Thursday, June 05, 2008

SEX AND THE CITY -- THE MOVIE

Carrie Bradshaw's opening narration in SEX AND THE CITY tells us that women come to New York in search of two things: labels (as in designer) and love. In that order. When I heard that narration, I knew pretty much what I was in for. Evidently the rampant psychotic greed that typified Carrie's adventures was going to be very much front and center. And I wasn't wrong: the labels came fast and furious and faster and furiouser.

What love there is in the film is largely distributed among the four women and their intimate relationships with each other, their bank accounts, their closets, their favorite department stores, their favorite designers, and their dogs, not necessarily in that order. There are some men in there too, but they are completely beside the point. Big and Carrie finally decide to get married, almost as an afterthought after a scene of apartment hunting that nets Carrie her dream apartment (paid for, of course, by Big). The impending nuptials prompts a Nero-esque orgy of wedding dress fittings and preparations that would have shamed Malcolm Forbes. Big feels rather understandably left out of the whole deal, and winds up bolting. Carrie must, with her friends' help, put the pieces of her life back together.

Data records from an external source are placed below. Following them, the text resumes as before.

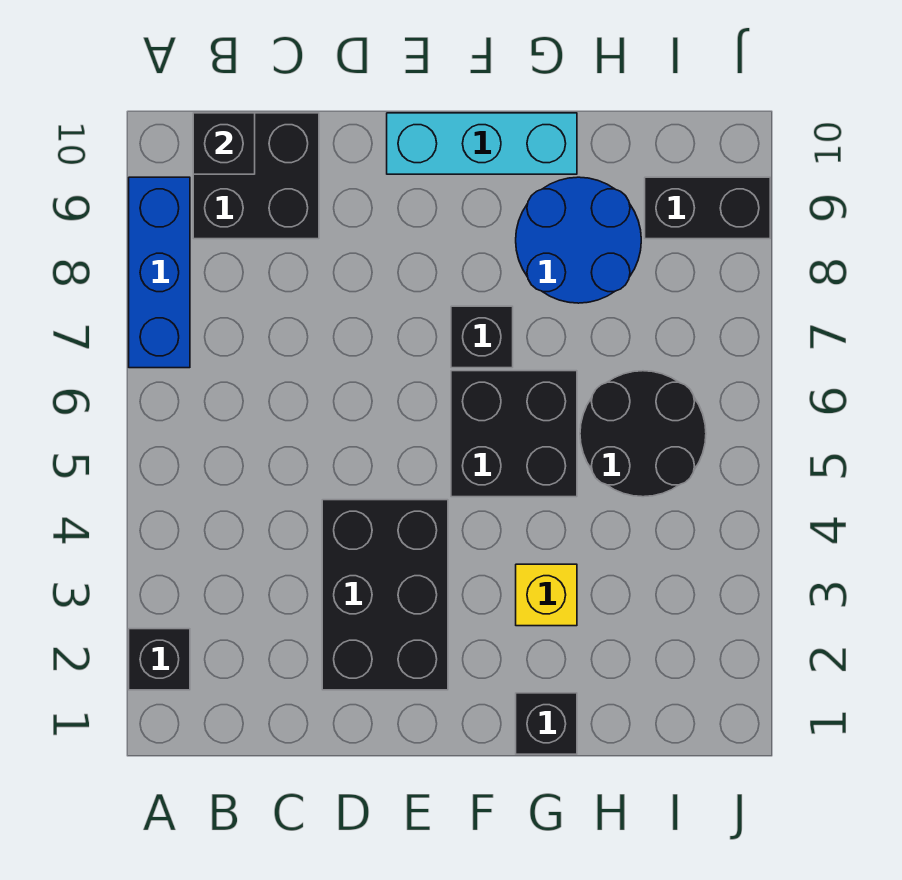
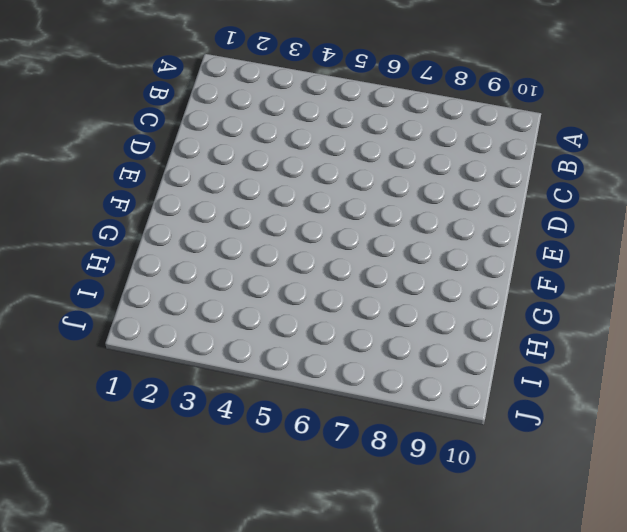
none -> black brick A2 level 1
none -> blue brick A7:A9 level 1
none -> black brick B9:C10 level 1

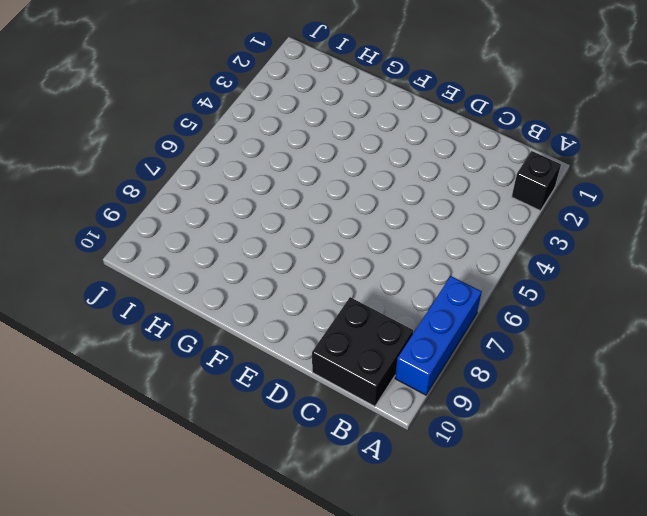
none -> black brick D2:E4 level 1
none -> cyan brick E10:G10 level 1
none -> black brick F5:G6 level 1

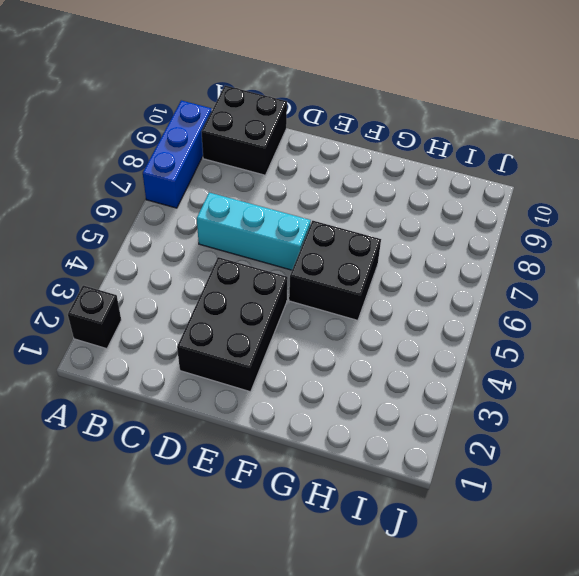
cyan brick C6:E6 level 1 -> cyan brick E10:G10 level 1
none -> black brick F7 level 1
none -> black brick G1 level 1
none -> yellow brick G3 level 1

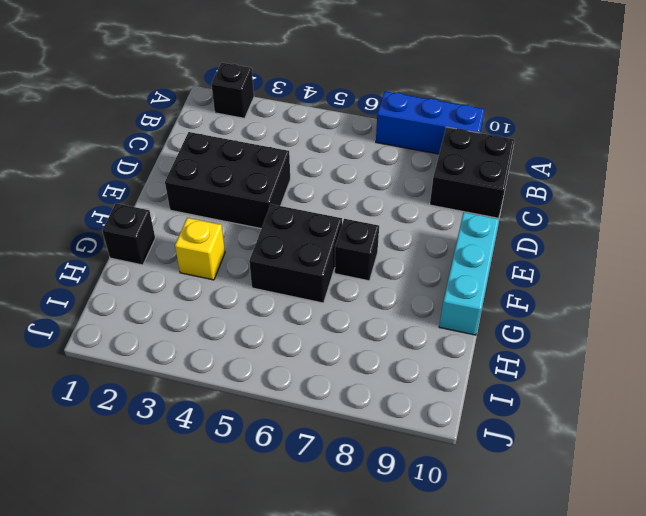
none -> blue round brick G8:H9 level 1
none -> black round brick H5:I6 level 1
none -> black brick I9:J9 level 1

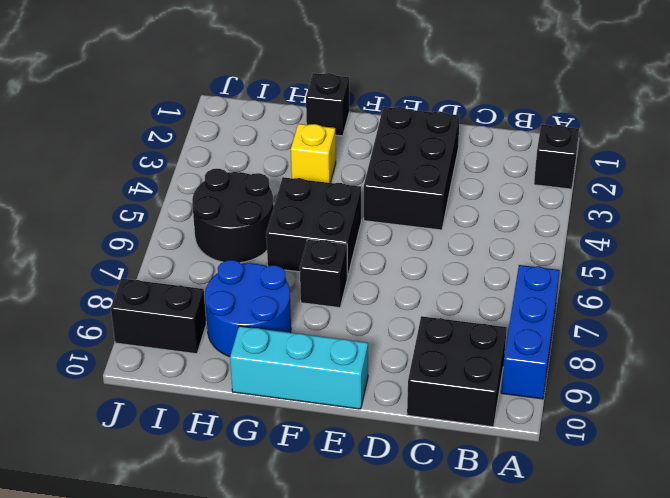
none -> black brick B10 level 2

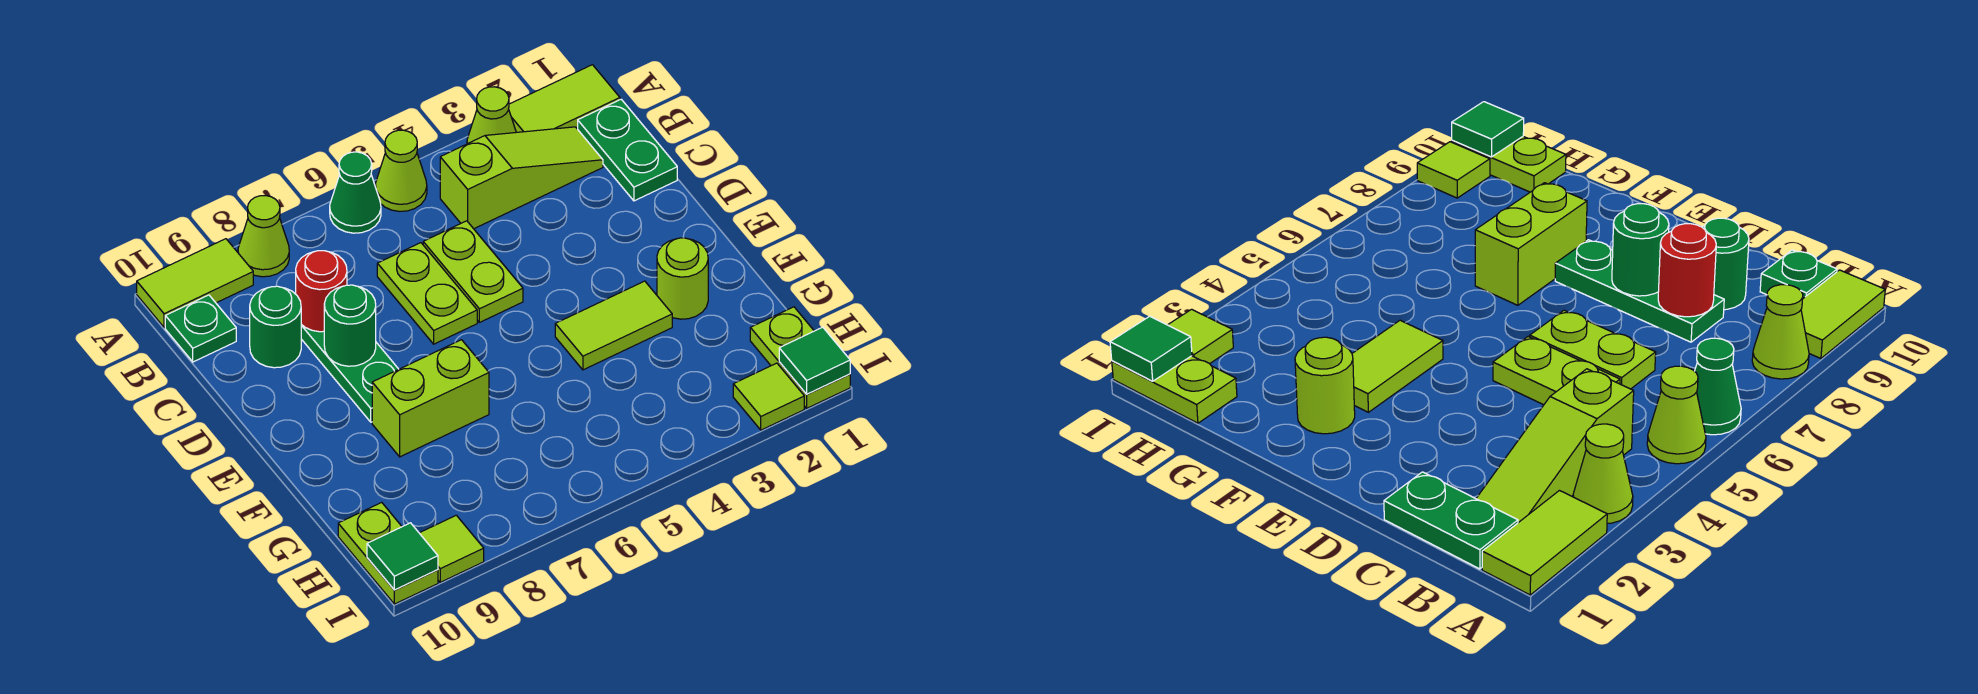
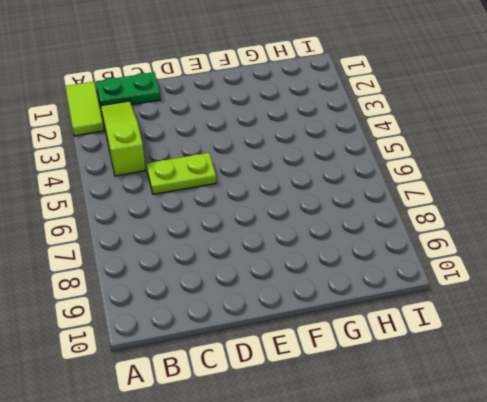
none -> lime cone A3 level 1
none -> lime cone A5 level 1
none -> green cone A6 level 1

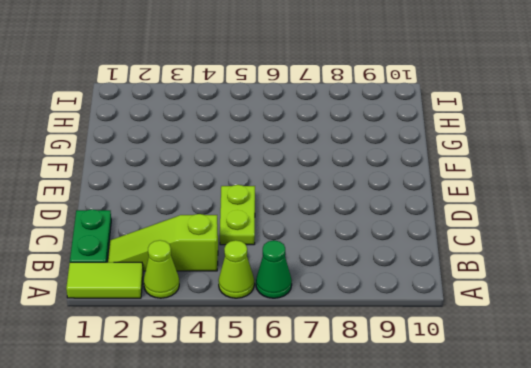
none -> lime cone A8 level 1
none -> lime tile A9:A10 level 1
none -> green plate B10 level 1

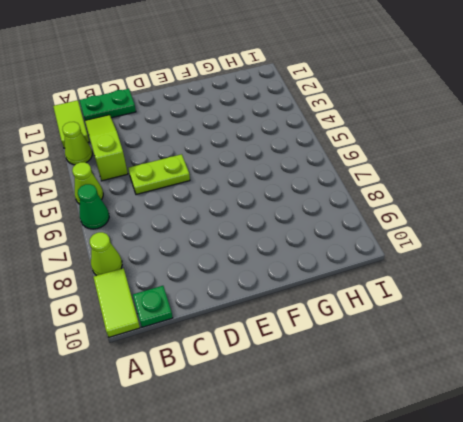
none -> lime plate C6:D6 level 1
none -> green plate C8:E8 level 1
none -> green round brick C9 level 1

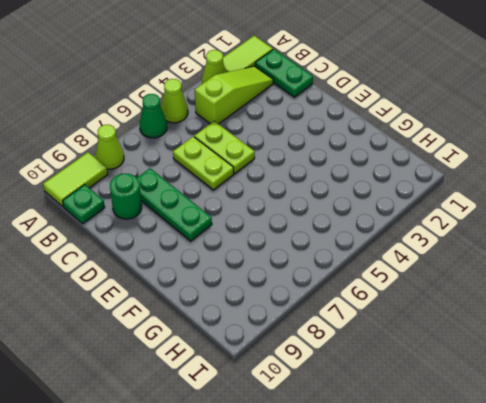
none -> lime round brick F2 level 1
none -> lime tile F3:F4 level 1
none -> lime brick F7:F8 level 1

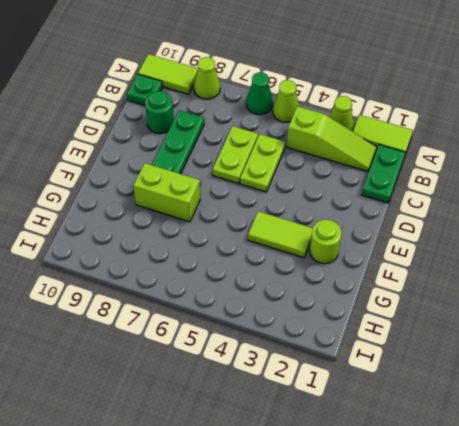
none -> lime plate H1:I1 level 1
none -> lime plate H10:I10 level 1
none -> lime tile I2 level 1

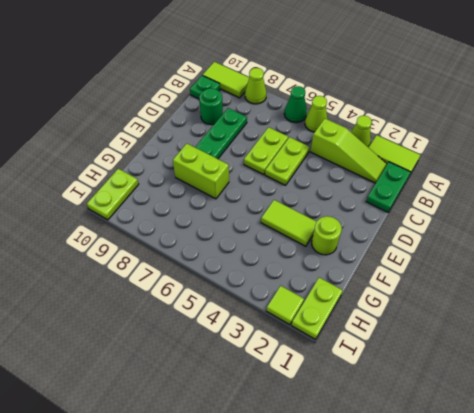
none -> lime tile I9 level 1
none -> red round brick C8 level 2
none -> green round brick D8 level 2

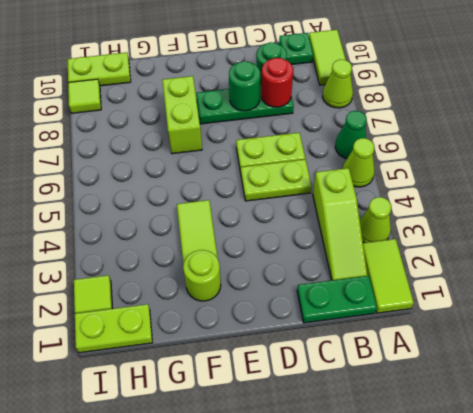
none -> green tile I1 level 2
none -> green tile I10 level 2

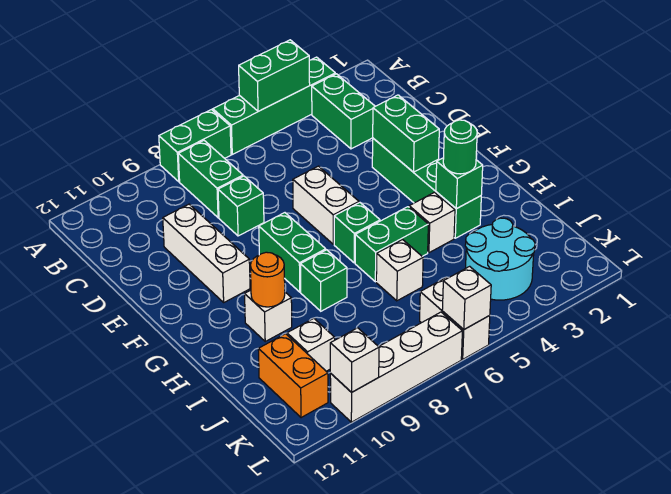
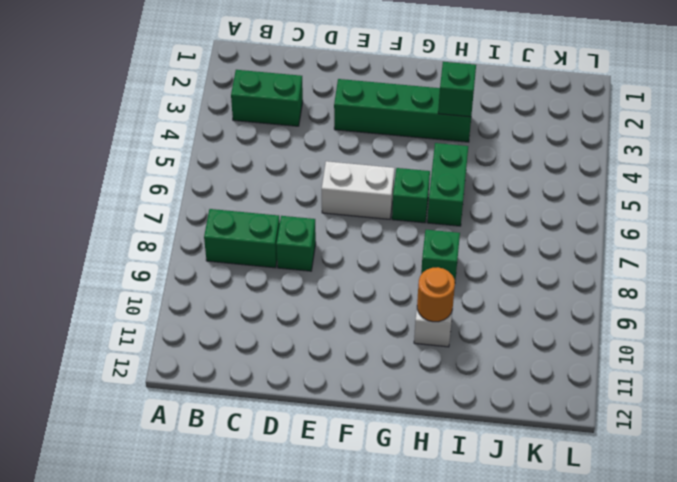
none -> green brick A3:A6 level 1
none -> green brick A7:A8 level 1
none -> white brick D10:F10 level 1

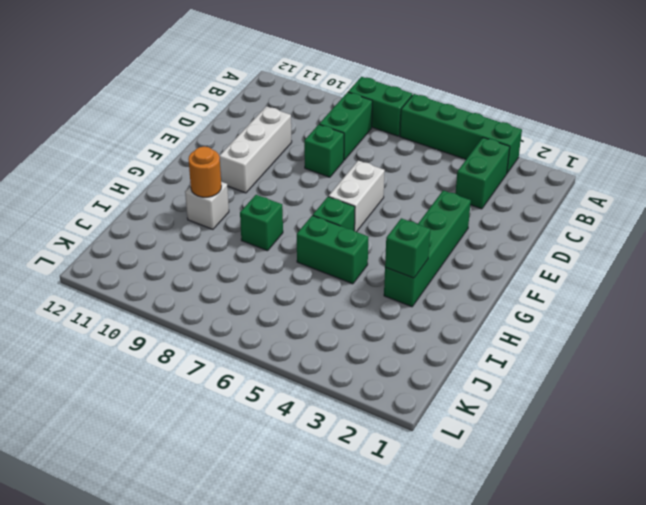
none -> green brick F8:G8 level 1
none -> white brick H4 level 1
none -> white brick I6 level 1

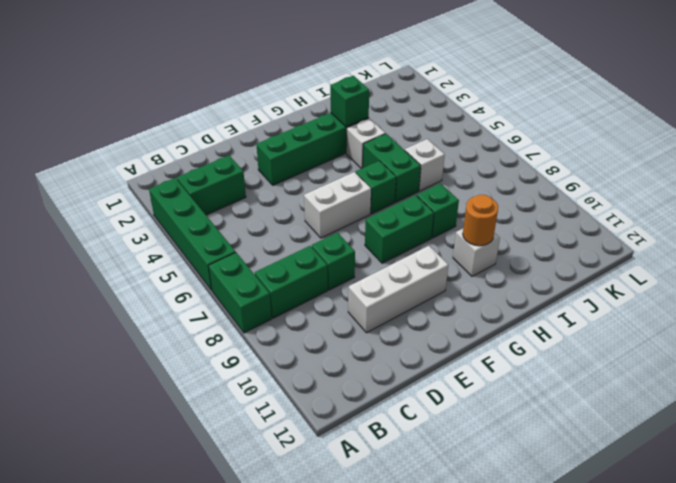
none -> cyan round brick J3:K4 level 1
none -> white brick J10 level 1
none -> orange brick J11:K11 level 1

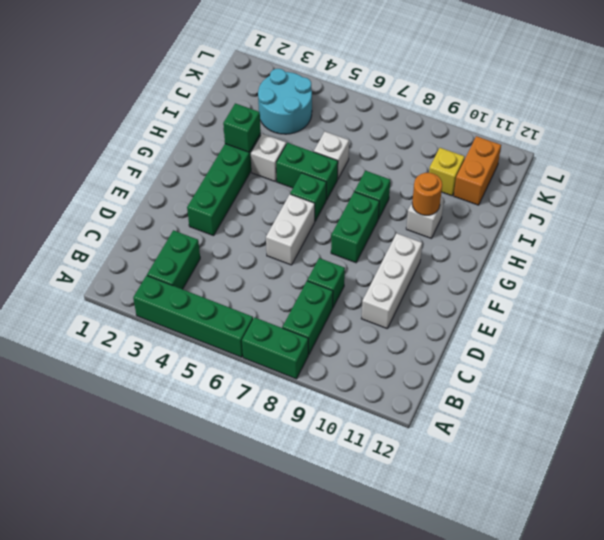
yellow brick J10 level 1 -> white brick J10 level 1
none -> white brick K6:L6 level 1
none -> white brick L7:L10 level 1
none -> green brick A4:A5 level 2

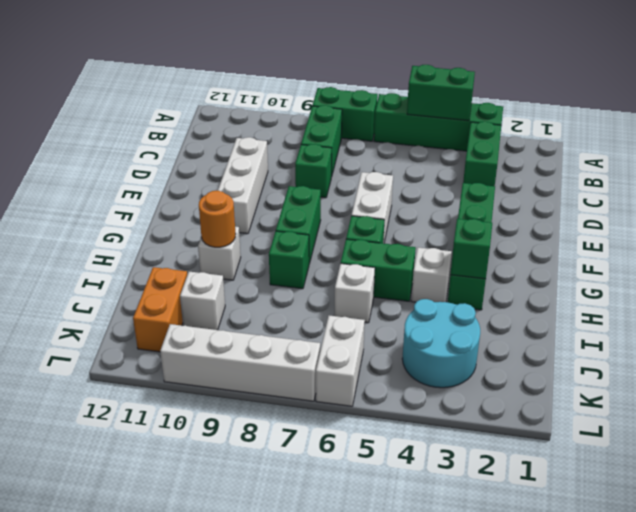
none -> green brick E3:F3 level 2
none -> white brick L6 level 2
none -> white brick L10 level 2

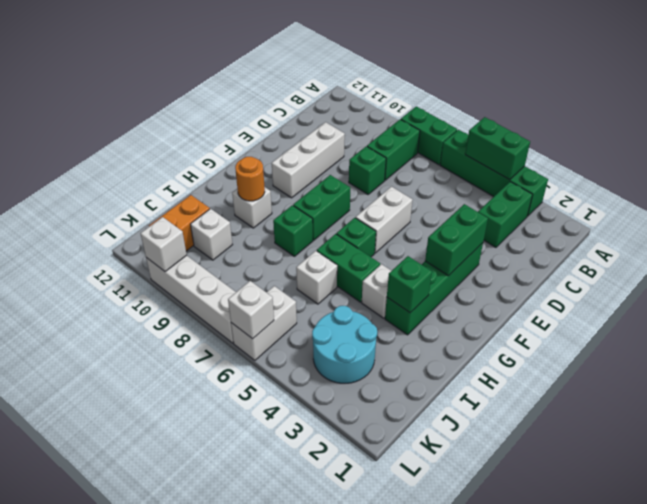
none -> green round brick H3 level 3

That's the main set up for the film, and it is Carrie's story, after all. As far as the supporting characters go, more questions are raised than are answered, and it gets very frustrating. There's nothing like equal time spent on the lives of the other three characters, and nothing like equal time given to their men, who don't register at all. Samantha's partner Smith has gone from being a hunk with a soul in the series to a mysteriously chilly cipher in the film. Charlotte's husband Harry is only shown so that we can all marvel at how wonderful he is. Miranda's husband Steve fares a bit better, but the only one of the men to get anywhere near the screen time that the ladies get is Carrie's partner Big, evidently named for the really astonishingly huge size of his financial portfolio.

Ultimately, Steve and Miranda's relationship is the only relationship in the film that seems to have any resemblance to life as it is lived by more than one percent of the human population since the beginning of time. It is also the most frustrating, because I kept wanting to know more about what had gone wrong with them, and the motives behind their behavior. But no, this isn't that kind of a movie. The movie sacrifices character development for fashion shows. On at least three occasions, the movie screeches to a halt for a display of some of the ugliest clothing ever, outfits that would only make sense worn by Divine in some abandoned Fellini film. But not as tasteful.

I can't help feeling that way too many of the problems faced by these characters could have been headed off at the pass simply if the people involved ACTED LIKE ADULTS. Yeah, yeah, the show is a sitcom/fairytale, and the movie follows that tradition, but both show and film keep pretending to be more than that, raising some fairly serious issues about relationships while resolutely ignoring others, and it never seems to be aware of the paradox. It wants to be a fabulous frothy cocktail of shopping and sexy punny talk AND a serious comic examination of the lives of women in the Big City. The balance between the triviality of a lot of their pursuits (cosmos and bars and $550 shoes, oh my) and the seriousness of their relationship issues is a precarious one. And occasionally the magic in the series worked. Miranda's often confused feelings for Steve, Samantha's growing attachment to Smith, and Charlotte's attempts to get pregnant were generally very interestingly and movingly handled. But it wasn't long before the scales would tilt back to the trivial: another dress, more shoes, another shopping spree...

My reaction clearly isn't typical. I just have a hard time relating significantly to the lives of people who spend $300 on a single throw pillow. A pillow, I might add, that winds up as a sex partner for a dog that doesn't realize she's been neutered, which seems like something of a metaphor for at least one of the female lead characters. At least Jennifer Saunders' ABSOLUTELY FABULOUS made a point of the thick-headedness of its heroine who steadfastly refuses to learn anything at all, while SATC, in general, wants us to applaud and admire these women who so often behave so badly while dressing so fabulously.

To be fair, the film seems to address some of the uglier issues of the series. Carrie's pathological self-centeredness, for example: it is to her credit that she finally does recognize her own selfishness regarding the whole outlandish wedding fiasco. But like all of the lessons learned by these characters, it vanishes in a shrieking orgy of self-congratulation and a dinner at a surprisingly unfabulous restaurant near City Hall, the only time I can think of where all of the characters appear onscreen together. The narration even tells us that we have to look past the labels to find the love, in what we're supposed to see as a reversal of the opening line. That little message is flatly contradicted by the film's final moments: the ladies are shown, without their men, disappearing into a fabulous nightclub, velvet rope lifted to accommodate their fabulousness, all attired in clothes so resolutely hideous that they can only be designer originals.